Suppose this is the confusion matrix for your binary classification model:

<table>
  <tr>
    <th colspan="2" rowspan="2"></th>
    <th colspan="2">Predicted</th>
  </tr>
  <tr>
    <th>Negative</th>
    <th>Positive</th>
  </tr>
  <tr>
    <th rowspan="2">Actual</th>
    <th>Negative</th>
    <td>85</td>
    <td>58</td>
  </tr>
  <tr>
    <th>Positive</th>
    <td>8</td>
    <td>36</td>
  </tr>
</table>

In [0]:
# Making variables
true_negative  = 85
false_positive = 58
false_negative = 8
true_positive  = 36

Calculate accuracy

In [27]:
accuracy = ((true_negative + true_positive) / 
            (true_negative + false_positive + false_negative + true_positive))

print('Accuracy:', accuracy)

Accuracy: 0.6470588235294118


Calculate precision

In [29]:
precision = true_positive / (false_positive + true_positive)

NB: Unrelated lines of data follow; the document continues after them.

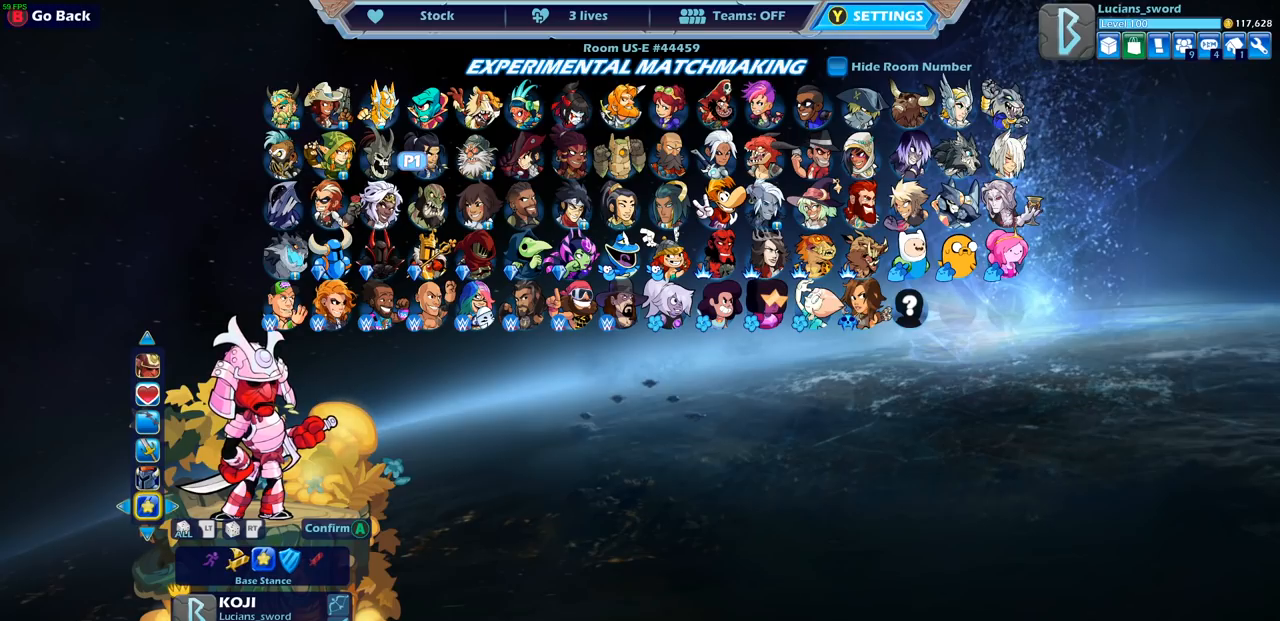
{"buttons": [], "left_stick": "center", "right_stick": "center", "events": [[50, "CROSS", "down"], [133, "CROSS", "up"], [400, "CROSS", "down"], [450, "CROSS", "up"]]}
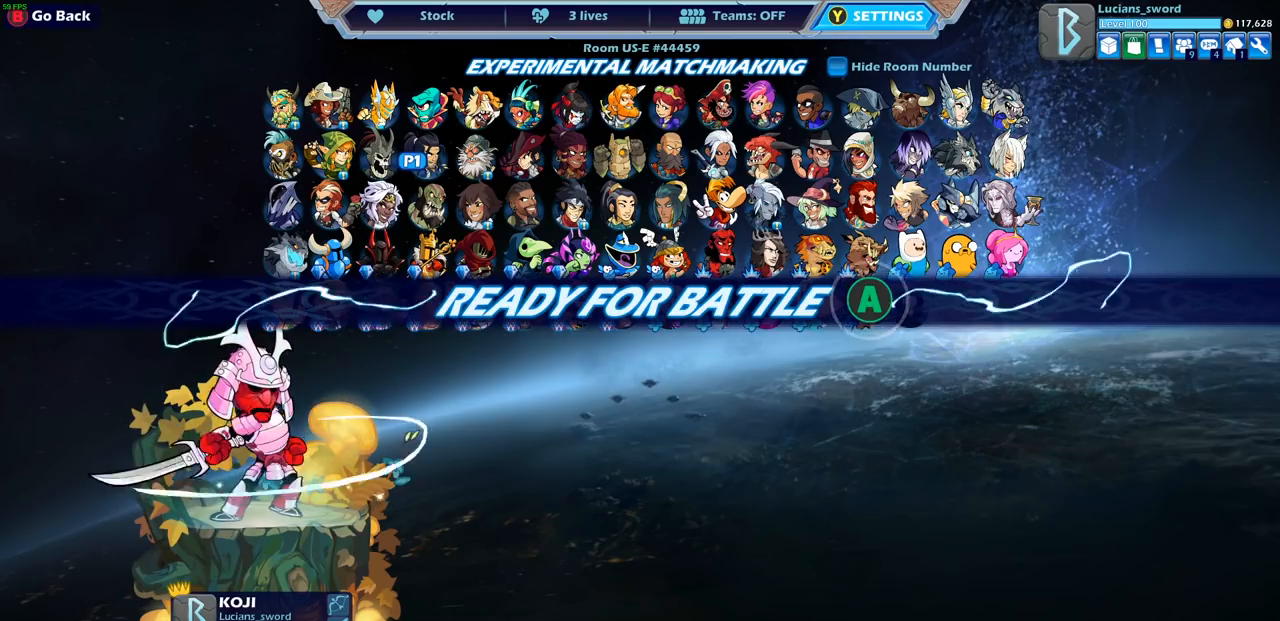
{"buttons": [], "left_stick": "center", "right_stick": "center", "events": [[100, "CROSS", "down"], [167, "CROSS", "up"], [267, "CROSS", "down"], [333, "CROSS", "up"]]}
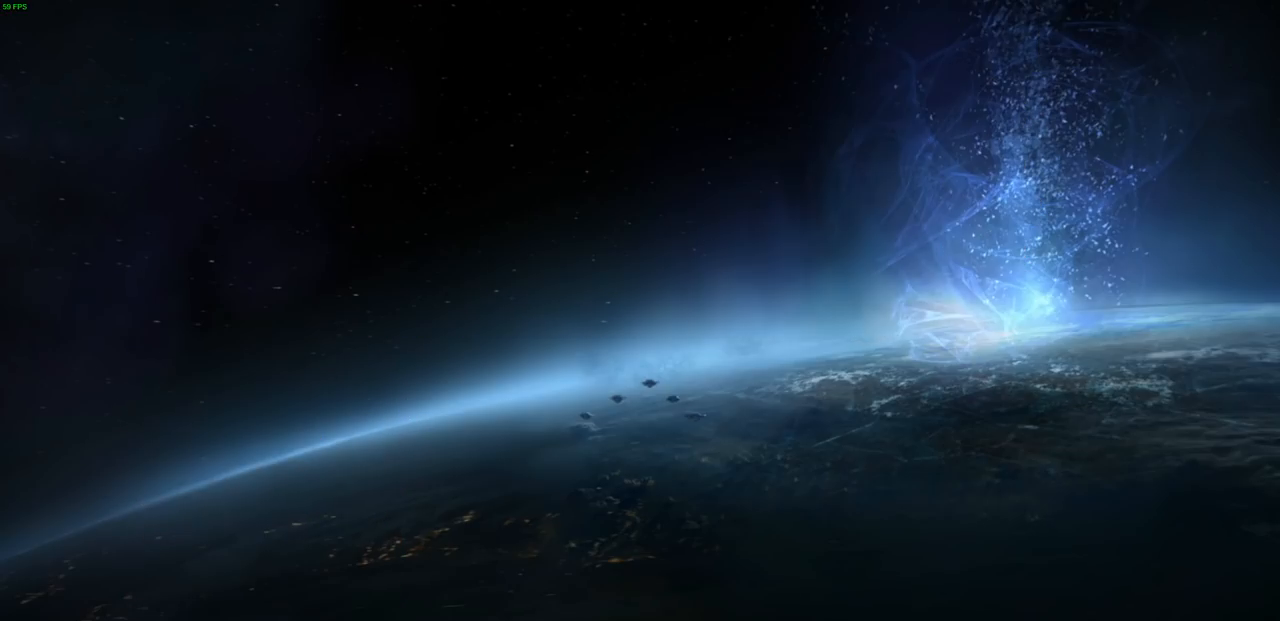
{"buttons": [], "left_stick": "up-right", "right_stick": "center", "events": [[50, "left_stick", "up-left"], [133, "left_stick", "up-right"], [200, "left_stick", "up-left"], [300, "left_stick", "up-right"], [350, "left_stick", "up-left"], [450, "left_stick", "up-right"]]}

print('Precision:', precision)

Precision: 0.3829787234042553


Calculate recall

In [31]:
recall = true_positive / (false_negative + true_positive)

print('Recall:', recall)

Recall: 0.8181818181818182


## BONUS — How you can earn a score of 3

### Part 1
Do feature engineering, to try improving your cross-validation score.

### Part 2
Add transformations in your pipeline and parameters in your grid, to try improving your cross-validation score.

### Part 3
Show names of selected features. Then do a final evaluation on the test set — what is the test score?

### Part 4
Calculate F1 score and False Positive Rate. 

### Part 1

In [33]:
X_train.head()

Unnamed: 0,months_since_last_donation,number_of_donations,total_volume_donated,months_since_first_donation
24,9,9,2250,16
602,9,3,750,14
399,21,3,750,26
450,23,3,750,33
332,16,6,1500,35


In [0]:
X_train['number_of_donations'].value_counts()

In [0]:
X_train[X_train['months_since_last_donation'] <= 5]['number_of_donations'].value_counts()

In [0]:
# Feature engineering
X_train['volume_per_donation'] = X_train['total_volume_donated'] / X_train['number_of_donations']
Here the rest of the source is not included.